Operational Guidelines for Food Products Potentially Contaminated from a Radiological Dispersal Device Incident

M.A. Noska1; W.C. Cunningham2; C. Yu3; J.-J. Cheng4; S. Kamboj3; S. Domotor4; and A. Wallo III4 (1Food and Drug Administration, Center for Devices and Radiological Health; 2Food and Drug Administration, Center for Food Safety and Applied Nutrition; 3US Department of Energy; 4Argonne National Laboratory)

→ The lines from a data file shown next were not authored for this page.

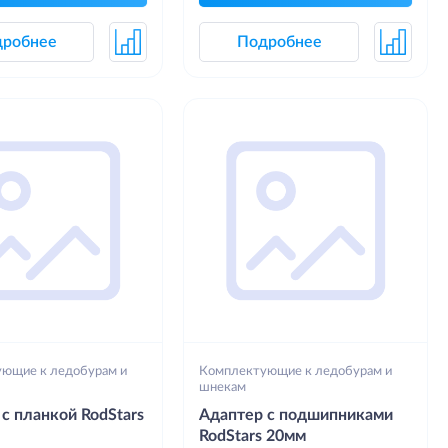
дробнее
Подробнее
ющие к ледобурам и
Комплектующие к ледобурам и
шнекам
с планкой RodStars
Адаптер с подшипниками
RodStars 20мм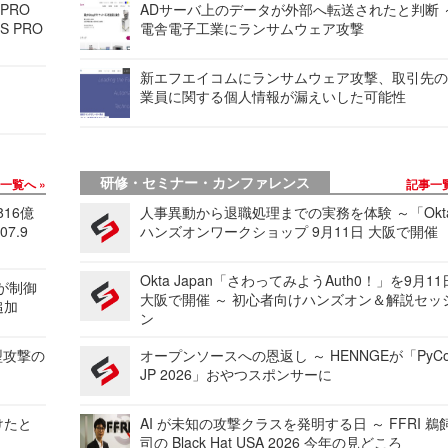
 PRO
ADサーバ上のデータが外部へ転送されたと判断 
S PRO
電舎電子工業にランサムウェア攻撃
新エフエイコムにランサムウェア攻撃、取引先
業員に関する個人情報が漏えいした可能性
研修・セミナー・カンファレンス
事一覧へ
記事一
816億
人事異動から退職処理までの実務を体験 ～「Okt
7.9
ハンズオンワークショップ 9月11日 大阪で開催
Okta Japan「さわってみようAuth0！」を9月1
 が制御
大阪で開催 ～ 初心者向けハンズオン＆解説セッ
追加
ン
型攻撃の
オープンソースへの恩返し ～ HENNGEが「PyCo
JP 2026」おやつスポンサーに
けたと
AI が未知の攻撃クラスを発明する日 ～ FFRI 鵜
司の Black Hat USA 2026 今年の見どころ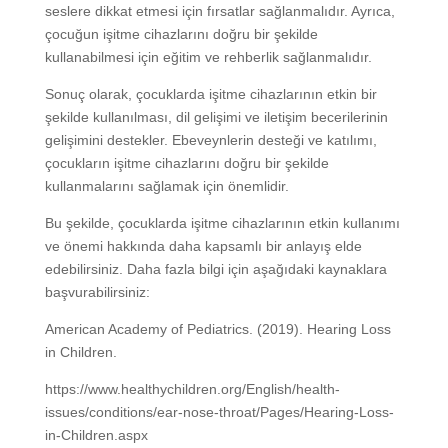
seslere dikkat etmesi için fırsatlar sağlanmalıdır. Ayrıca,
çocuğun işitme cihazlarını doğru bir şekilde
kullanabilmesi için eğitim ve rehberlik sağlanmalıdır.
Sonuç olarak, çocuklarda işitme cihazlarının etkin bir
şekilde kullanılması, dil gelişimi ve iletişim becerilerinin
gelişimini destekler. Ebeveynlerin desteği ve katılımı,
çocukların işitme cihazlarını doğru bir şekilde
kullanmalarını sağlamak için önemlidir.
Bu şekilde, çocuklarda işitme cihazlarının etkin kullanımı
ve önemi hakkında daha kapsamlı bir anlayış elde
edebilirsiniz. Daha fazla bilgi için aşağıdaki kaynaklara
başvurabilirsiniz:
American Academy of Pediatrics. (2019). Hearing Loss
in Children.
https://www.healthychildren.org/English/health-
issues/conditions/ear-nose-throat/Pages/Hearing-Loss-
in-Children.aspx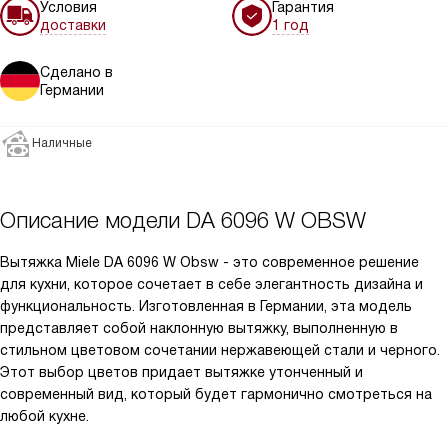
Условия
Гарантия
доставки
1 год
Сделано в
Германии
Наличные
Описание модели
DA 6096 W OBSW
Вытяжка Miele DA 6096 W Obsw - это современное решение
для кухни, которое сочетает в себе элегантность дизайна и
функциональность. Изготовленная в Германии, эта модель
представляет собой наклонную вытяжку, выполненную в
стильном цветовом сочетании нержавеющей стали и черного.
Этот выбор цветов придает вытяжке утонченный и
современный вид, который будет гармонично смотреться на
любой кухне.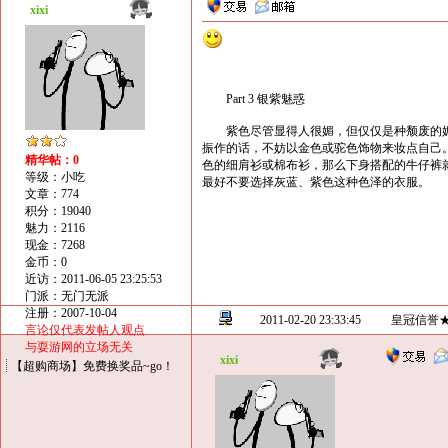
xixi
Part 3 银紫魅惑
紫色尽管显得人很媚，但仅仅是种颓废的媚
振作的话，不妨以金色或驼色饰物来妆点自己
精华帖：0
色的细肩衫或棉布衫，那么下身搭配的牛仔裤
等级：小吃
最好不要选择灰蓝、紫色这种色泽的衣服。
文章：774
积分：19040
魅力：2116
现金：7268
金币：0
近访：2011-06-05 23:25:53
门派：无门无派
注册：2007-10-04
2011-02-20 23:33:45
皇冠信誉
言论仅代表发帖人观点
与耍游网的立场无关
xixi
【超购商场】免费换奖品~go！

The Operational Guidelines Task Group (OGT) developed Operational Guidelines (Group G) for human consumption of crop and animal products for use by decision makers in preparation for an RDD incident. Guidelines are presented in a series of tables that list existing policy but also additional planning values (PVs) for radionuclides in foods. Rough estimates are also given for radionuclide levels in soil that may lead to these values. The soil values can aid the states and the agricultural community in decision making where time and resources would be committed to grow crops without knowing whether they will be marketable until after harvest. A software tool is also given for targeting specific ages, plant and soil types, dose coefficients, uptakes, etc. For food, the radionuclide values include Derived Intervention Levels (DILs), which are the benchmark values developed by the Food and Drug Administration (FDA) and are established policy. For other radionuclides, OGT developed PVs that can be used for pre- and post-event decision making until policy decisions are made. The derivations were based on the same guidance dose (5 mSv) and calculated using the same methodology used by FDA. Soil values are listed for land where plants are already growing and where crops have not yet been planted. Soil values are also listed where focused adult intake data are taken into account. For this work, OGT used the crop deposition model developed by the Federal Radiological Monitoring and Assessment Center, accounted for resuspended air concentrations, adjusted for weathering and radioactive decay, and applied the OGT RESRAD methodology for crop deposition and root uptake.